Material provided START
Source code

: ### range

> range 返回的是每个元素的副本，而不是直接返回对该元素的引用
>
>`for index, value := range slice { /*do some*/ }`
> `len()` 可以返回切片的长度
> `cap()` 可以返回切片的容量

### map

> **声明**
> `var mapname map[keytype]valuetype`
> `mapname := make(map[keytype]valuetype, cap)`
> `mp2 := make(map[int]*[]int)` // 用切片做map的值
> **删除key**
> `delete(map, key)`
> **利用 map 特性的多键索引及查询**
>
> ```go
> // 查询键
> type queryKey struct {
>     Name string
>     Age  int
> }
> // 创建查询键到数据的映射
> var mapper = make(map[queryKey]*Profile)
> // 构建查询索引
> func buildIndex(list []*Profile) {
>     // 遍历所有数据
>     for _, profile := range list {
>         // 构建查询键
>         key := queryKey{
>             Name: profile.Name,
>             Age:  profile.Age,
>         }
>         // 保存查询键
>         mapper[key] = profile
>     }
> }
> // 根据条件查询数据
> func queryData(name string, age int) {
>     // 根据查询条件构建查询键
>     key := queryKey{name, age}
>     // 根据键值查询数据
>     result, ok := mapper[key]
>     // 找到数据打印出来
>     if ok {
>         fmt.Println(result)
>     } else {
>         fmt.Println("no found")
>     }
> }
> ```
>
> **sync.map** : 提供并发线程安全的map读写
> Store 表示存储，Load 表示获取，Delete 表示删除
Material provided END
◆ What is being asked:
Repeat every line of the data, exactly and in full.

◆ Reply:
Source code

: ### range

> range 返回的是每个元素的副本，而不是直接返回对该元素的引用
>
>`for index, value := range slice { /*do some*/ }`
> `len()` 可以返回切片的长度
> `cap()` 可以返回切片的容量

### map

> **声明**
> `var mapname map[keytype]valuetype`
> `mapname := make(map[keytype]valuetype, cap)`
> `mp2 := make(map[int]*[]int)` // 用切片做map的值
> **删除key**
> `delete(map, key)`
> **利用 map 特性的多键索引及查询**
>
> ```go
> // 查询键
> type queryKey struct {
>     Name string
>     Age  int
> }
> // 创建查询键到数据的映射
> var mapper = make(map[queryKey]*Profile)
> // 构建查询索引
> func buildIndex(list []*Profile) {
>     // 遍历所有数据
>     for _, profile := range list {
>         // 构建查询键
>         key := queryKey{
>             Name: profile.Name,
>             Age:  profile.Age,
>         }
>         // 保存查询键
>         mapper[key] = profile
>     }
> }
> // 根据条件查询数据
> func queryData(name string, age int) {
>     // 根据查询条件构建查询键
>     key := queryKey{name, age}
>     // 根据键值查询数据
>     result, ok := mapper[key]
>     // 找到数据打印出来
>     if ok {
>         fmt.Println(result)
>     } else {
>         fmt.Println("no found")
>     }
> }
> ```
>
> **sync.map** : 提供并发线程安全的map读写
> Store 表示存储，Load 表示获取，Delete 表示删除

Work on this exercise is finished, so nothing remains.